My Talk at Startup School

Yesterday at Paul Graham‘s Startup School, I gave a modified version of the Radar talk I started giving back in 2003, focusing not on what is on my radar now, but on how it gets there. I subtitled the talk “How to think about the future.” Most of the usual points, but (at least in theory — attendees will have to say whether or not it worked) a bit more backstory about how we’ve applied various principles in O’Reilly’s own history.

 

First I talked about the importance of passion, and having a big goal. Big goals, like Google’s “access to all the world’s information,” or O’Reilly’s “changing the world by spreading the knowledge of innovators,” aren’t just management or marketing hype. They are a compass for what we ought to do. I showed the strategic filters we use to determine whether technologies are aligned with our core goal. When we apply these filters rigorously to the technologies we cover, we do our best work. When we don’t, projects tend to fail, or at the least to be less interesting to us:

  • The technology is on track with a long term trend
  • The technology is disruptive
  • The technology uptake is accelerating
  • The technology has grassroots support – it’s bottom up
  • It inspires passion
  • It has deeper social implications
  • Better information makes a difference in its adoption and use

Next, I moved on to the subject of how we find things that turn out to be interesting, the material, if you will, that we pass through our strategic filters:

  • Watch the alpha geeks. Important new trends tend to show up first with enthusiasts, not entrepreneurs. A lot of people make the mistake of thinking that it starts with a business plan. But it starts with passion. People who are tinkering with the way things work, and have the skills to make unsuitable technology do what they want anyway, are a great predictor of possibilities that are later exploited by entrepreneurs, who make the same things easier for ordinary people.
  • Pay attention to anomalies, “the curious incident of the dog in the nighttime.” I gave as an example the 1996 publication of the second edition of Programming Perl, a book that Borders’ reported as one of their top 100 books in any category, while there was no mention of Perl in the computer trade press. That oddity led me to launch the first Perl Conference.
  • Look for patterns. When you see a lot of alpha geeks converging, ask yourself what it means, and don’t settle for the obvious. Once I realized that Perl hadn’t been noticed, I realized that the subjects of most of my other bestsellers were off the radar as well. That led me to organize the 1998 open source summit. But I also talked about how continuing to think about the relationship between open source and the internet’s killer apps led me to understand what I’ve called the open source paradigm shift and ultimately Web 2.0
  • Extrapolate the logic. I described how my conviction that Web 2.0 is ultimately a data-oriented system that would produce applications on top of key data subsystems like location and identity led me to start planning the Where 2.0 conference five months before the launch of housingmaps.com and Google Earth made everyone realize that mapping and location services were about to explode. The technology announcements arrived right on time for the conference. But I also told the story of the 2001 P2P conference, which told much of the same story that ultimately resonated three years later at the Web 2.0 conference. If you have confidence in your convictions, keep trying. It doesn’t always happen right away. (The P2P conference was a hit, but 9/11 and the dotcom bust got in the way.)
  • Take the long view. I ended my talk, as I always do, with Kurzweil’s fabulous quote: “I’m an inventor. I became interested in long term trends because an invention has to make sense in the world in which it is finished, not the world in which it is started.”

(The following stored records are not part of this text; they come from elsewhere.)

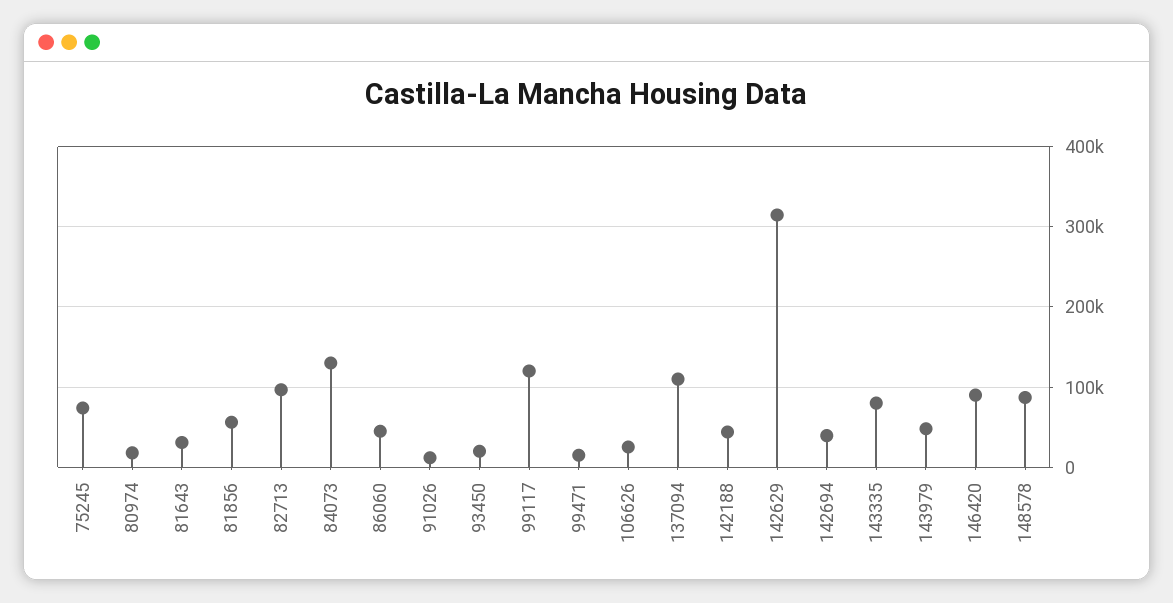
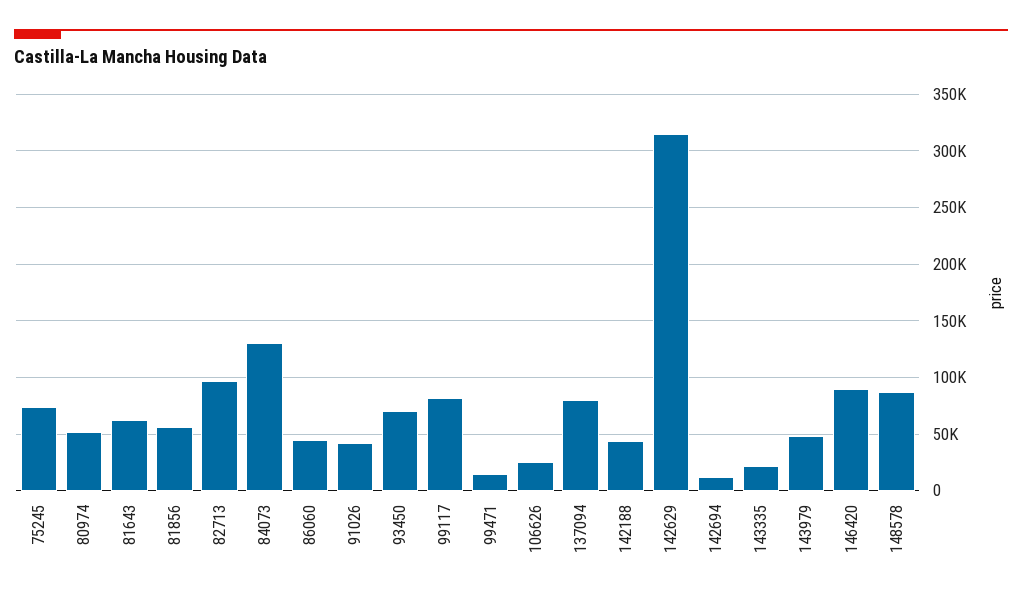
  {
    "75245": 70000,
-   "80974": 20000,
+   "80974": 50000,
-   "81643": 30000,
+   "81643": 60000,
    "81856": 60000,
    "82713": 100000,
    "84073": 130000,
    "86060": 50000,
-   "91026": 10000,
+   "91026": 40000,
-   "93450": 20000,
+   "93450": 70000,
-   "99117": 120000,
+   "99117": 80000,
    "99471": 20000,
    "106626": 30000,
-   "137094": 110000,
+   "137094": 80000,
    "142188": 40000,
    "142629": 310000,
-   "142694": 40000,
+   "142694": 10000,
-   "143335": 80000,
+   "143335": 20000,
    "143979": 50000,
    "146420": 90000,
    "148578": 90000
  }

On the subject of marketing, I gave the following advice:

  • “Find a parade and get in front of it.” This quote from Jim Barksdale of Netscape fame captures everything I learned from Brian Erwin, O’Reilly’s one-time VP of marketing, who joined us in 1992 after being the director of activism for the Sierra Club. People don’t care about products, Brian told me. They care about ideas and issues. So we didn’t market The Whole Internet User’s Guide and Catalog; we used the book to help market the internet.
  • “Do the right thing. You will gratify some people and astonish the rest.” I used Mark Twain’s fabulous quote to introduce the story of my 2001 protest against Amazon’s 1-click patent, despite the fact that they are one of my largest customers.
  • Bring people together to tell your story. That’s what we did with the open source summit, and what we’re doing now with the “maker movement” exemplified by Make: magazine and the Maker Faire.